I suppress a groan. Damnit! Something inside of me wanted to be near him. Be close to him. I wanted to just let him hold me like this. But, what if something happened to him too? What if He got hurt and it was all my fault? What if despite everything I did let him in and then- Astor places a had on my cheek rubbing his thumb against my cheek bone drawing me out of my thoughts. Curiously I peek up at him. He looks so far away in his own thoughts.

"What are you thinking about?" He chuckles softly.

"The worse case scenarios.." My stomache does a weird flip. He was worried about my safety? He looks down at me and his eyes soften. We were way to close again! But I didn't have the courage to move away from him.

His eyes flicker down to my lips and I could feel my face warm. To which earns Mena smirk from Astor. I noticed the dimple in his cheek then.

"I'm going to kiss you." My heart jumps to my throat and for some reason I couldn't find my voice to tell him no. My head had lost all sense.

I inhale a rigid breath. His lips grazed mine. It was light and gentle and made my toes curls. Warmth spread through my chest and his placed his lips over mine again. They were soft and seemed to fit perfectly against mine. My eyes flutter closed and my body caved and relaxed in his hold. I felt him smile against lips and then he really kissed me. I gasp as his lips began to move against mine and I followed his lead. My body was betraying me in every possible way!

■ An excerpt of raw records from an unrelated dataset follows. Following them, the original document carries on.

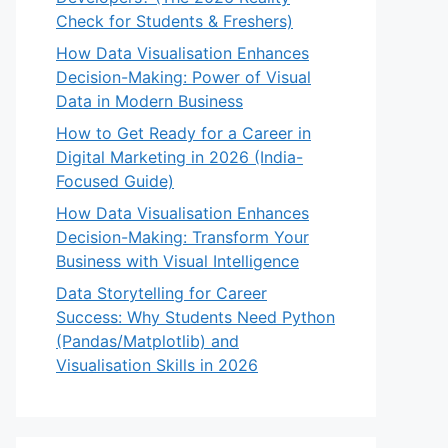
Check for Students & Freshers)
How Data Visualisation Enhances
Decision-Making: Power of Visual
Data in Modern Business
How to Get Ready for a Career in
Digital Marketing in 2026 (India-
Focused Guide)
How Data Visualisation Enhances
Decision-Making: Transform Your
Business with Visual Intelligence
Data Storytelling for Career
Success: Why Students Need Python
(Pandas/Matplotlib) and
Visualisation Skills in 2026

But I couldn't fight it. The urge for the closeness. The urge to let someone care for me. Astor hand had moved from my face to the small of my back. His hold was firm but he wasn't rough. My arm locked securely around him neck pulling him down to me more. Sparks began to ignite against my mouth and my bare skin where ever his touched mine.

I moan slightly allowing him further access into my mouth to deepen our kiss. To which he was all to happy to oblige. I shiver as his hand found the bare skin on my back. It felt like my body was on fire.

Astor pulls away and I open my eyes quickly. My own eyes widen alittle as I stared into his now glowing irises.

"We should stop. I know that if we don't. Aro will take control and claim what is his." My ears burned and my cheeks felt like I had a fever. I nod and bite down on my lower lip. Astor kisses my forehead and then leans his forehead against mine.

"This is not me rejecting you little wolf. Believe me I want you. But I will not push you into this. We do this at your pace." I couldnt help bit smile alittle. I was grateful for that.

"I'm getting tired again...but you can stay here if you want." My voice was small and barely auditable. But Astor smiles.

"Just get some rest I will be right here when you awake up." I smilenand close my eyes. I have no idea why I was so tired. But...that was my first real kiss and honestly it couldn't have been more perfect than it had been.

I wanted to say something. But I didn't know what I was suppose to say. How do you tell someone that they were your first kiss? At the age that I am and him...He's already had a mate and he has a child. Oh Goddess Luca. What was I suppose do about that? I don't think that his old mates family would like the idea of me stepping in. I let out a small whimper and bury myself in Astor's chest.

Astor tightens hisnhold on me but doesn't say anything. I was glad that he was letting me be in my own thoughts.

'You are worrying to much.' Shade's voice was gentle and only a whisper. She was trying to comfort me. But, I don't know how well of a job she could do. My head was reeling.

This was just the beginning of everything.